Christian Lindner spricht auf dem FDP-Parteitag in Berlin | dpa

FDP-Chef Lindner "Zweiten Lockdown darf es nicht geben"

Stand: 19.09.2020 13:23 Uhr

Auf dem Bundesparteitag der FDP hat der Vorsitzende Lindner gefordert, einen zweiten Lockdown im Herbst zu verhindern. Der Staat stehe in der Verantwortung, den Gesundheitsschutz mit dem Freiheitsschutz zu vereinbaren.

Zum Auftakt des FDP-Parteitags in Berlin hat Parteichef Christian Lindner eine gesellschaftliche Kraftanstrengung gefordert, um einen weiteren Lockdown infolge der Corona-Pandemie zu verhindern. Die Einschränkungen aus dem Frühjahr dürften im Herbst nicht erneut gelten.

"Neue intelligente Teststrategien"

"Wir brauchen intelligente Maßnahmen, die den Gesundheitsschutz mit dem Freiheitsschutz vereinbaren." Hier sei nun die "staatliche Verantwortungsgemeinschaft gefragt". Lindner forderte "neue intelligente Teststrategien", eine beschleunigte Digitalisierung des Gesundheitswesens und eine Stärkung der Forschung und Impfstoffentwicklung.

"Wir müssen intelligenter sein, als das Virus gefährlich ist", sagte der FDP-Chef. "Es darf am Ende nicht das Virus über die Freiheit triumphieren."  Lindner forderte eine offene Debatte über die erforderlichen Corona-Maßnahmen: "Auch in Zeiten der Pandemie muss es eine Offenheit geben, Regierungspolitik zu kritisieren und Alternativen vorzuschlagen."

Kritik an Maßnahmen der Regierung

Parteichef Linder hielt in weiten Teilen eine Rede, die Kritik an der Wirtschafts- und Sozialpolitik der Regierung übte. Angesichts der Ankündigung von Finanzminister Olaf Scholz, für das Jahr 2021 eine Neuverschuldung von 96 Milliarden Euro einzuplanen, mahnte Lindner, auch Staatsfinanzen müssten nachhaltig organisiert sein.

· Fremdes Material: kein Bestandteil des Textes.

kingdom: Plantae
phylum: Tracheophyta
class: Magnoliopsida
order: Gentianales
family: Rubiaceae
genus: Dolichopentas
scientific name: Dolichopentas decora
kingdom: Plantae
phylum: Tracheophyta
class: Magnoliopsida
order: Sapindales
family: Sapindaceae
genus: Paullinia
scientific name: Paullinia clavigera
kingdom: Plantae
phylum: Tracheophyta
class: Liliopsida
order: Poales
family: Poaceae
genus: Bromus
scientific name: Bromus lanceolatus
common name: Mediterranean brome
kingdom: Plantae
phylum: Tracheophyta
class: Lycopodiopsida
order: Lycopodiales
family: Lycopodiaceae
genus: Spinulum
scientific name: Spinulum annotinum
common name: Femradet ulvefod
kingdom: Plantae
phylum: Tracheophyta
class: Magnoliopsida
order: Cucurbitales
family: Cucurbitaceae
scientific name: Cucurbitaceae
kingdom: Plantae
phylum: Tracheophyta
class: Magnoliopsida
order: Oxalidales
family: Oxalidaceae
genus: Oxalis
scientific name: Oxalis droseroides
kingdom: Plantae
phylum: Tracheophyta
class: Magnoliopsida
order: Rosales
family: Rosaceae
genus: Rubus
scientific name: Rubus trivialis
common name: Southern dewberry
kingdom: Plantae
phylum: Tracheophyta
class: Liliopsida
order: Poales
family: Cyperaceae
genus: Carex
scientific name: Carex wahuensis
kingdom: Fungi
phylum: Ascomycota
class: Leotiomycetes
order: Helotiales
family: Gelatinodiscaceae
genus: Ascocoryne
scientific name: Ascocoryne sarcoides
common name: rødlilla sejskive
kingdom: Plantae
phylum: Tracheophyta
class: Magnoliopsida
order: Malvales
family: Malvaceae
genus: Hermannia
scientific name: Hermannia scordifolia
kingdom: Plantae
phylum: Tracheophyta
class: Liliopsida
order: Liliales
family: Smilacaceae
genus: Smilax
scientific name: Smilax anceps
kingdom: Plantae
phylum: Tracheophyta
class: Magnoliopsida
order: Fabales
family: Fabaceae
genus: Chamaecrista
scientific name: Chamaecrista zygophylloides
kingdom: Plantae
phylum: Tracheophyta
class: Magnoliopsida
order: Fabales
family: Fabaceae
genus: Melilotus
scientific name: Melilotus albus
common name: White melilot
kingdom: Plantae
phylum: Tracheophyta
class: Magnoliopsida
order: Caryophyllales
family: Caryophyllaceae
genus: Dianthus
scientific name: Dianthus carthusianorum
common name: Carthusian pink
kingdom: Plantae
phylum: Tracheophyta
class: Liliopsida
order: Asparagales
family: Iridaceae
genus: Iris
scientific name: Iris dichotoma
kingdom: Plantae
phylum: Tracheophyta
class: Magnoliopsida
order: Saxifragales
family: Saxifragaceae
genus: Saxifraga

Von der Regierung erwartet er, dass sie nun ein neues "Wirtschaftswunder" für Deutschland einleite. Bereits vor der Pandemie habe das Land schon in einem Strukturwandel gesteckt, sagte der Parteichef. Angesichts neuer globaler Konkurrenz in Produktion und Fertigung sowie der Aufgabe, eine weitere Erderwärmung zu verhindern, müssten neue Maßnahmen ergriffen werden, den Wohlstand der vergangenen 20 Jahre zu erhalten.

Werbung für neue Bündnisse

Der Vorsitzende bekräftigte, nach der Bundestagswahl 2021 Regierungsverantwortung im Bund zu übernehmen. Die FDP wolle "wieder über die Richtung mitbestimmen, die dieses Land nimmt", sagte Lindner. Er verwies darauf, dass seine Partei auf Landesebene bereits in unterschiedlichen Konstellationen mit der CDU, der SPD und den Grünen koaliere.

Zwei Parteien schloss Lindner allerdings von vornherein als Koalitionspartner aus: "Wir koalieren nicht mit der Linkspartei, und mit der AfD kann es niemals eine Form der Zusammenarbeit geben." Als Ziel einer FDP-Regierungsbeteiligung nannte Lindner, dafür zu sorgen, "dass eine andere Wirtschafts- und Finanzpolitik und insgesamt eine andere Zukunftspolitik in diesem Land gemacht wird".

Wissing soll auf Teuteberg folgen

Über den Zustand der FDP ließ sich der Vorsitzende in seiner einstündigen Rede nur am Rande aus. Die Liberalen haben bisher ein schwieriges Jahr hinter sich. In Umfragen steht die FDP derzeit zwischen fünf und sieben Prozent. Bei der Bundestagswahl 2017 war die FDP noch auf 10,7 Prozent der Stimmen gekommen.

Die bisherige Generalsekretärin Linda Teuteberg musste auf Lindners Druck nach nur einem Jahr im Amt ihren Posten zur Verfügung stellten. Ihr soll der rheinland-pfälzische Wirtschaftsminister Volker Wissing nachfolgen. Der Parteichef kommentierte den Personalwechsel damit, dass der Umbau eine Anpassung an die veränderte Situation sei.

Über dieses Thema berichtete am 19. September 2020 die tagesschau um 14:25 Uhr und tagesschau24 um 15:00 Uhr.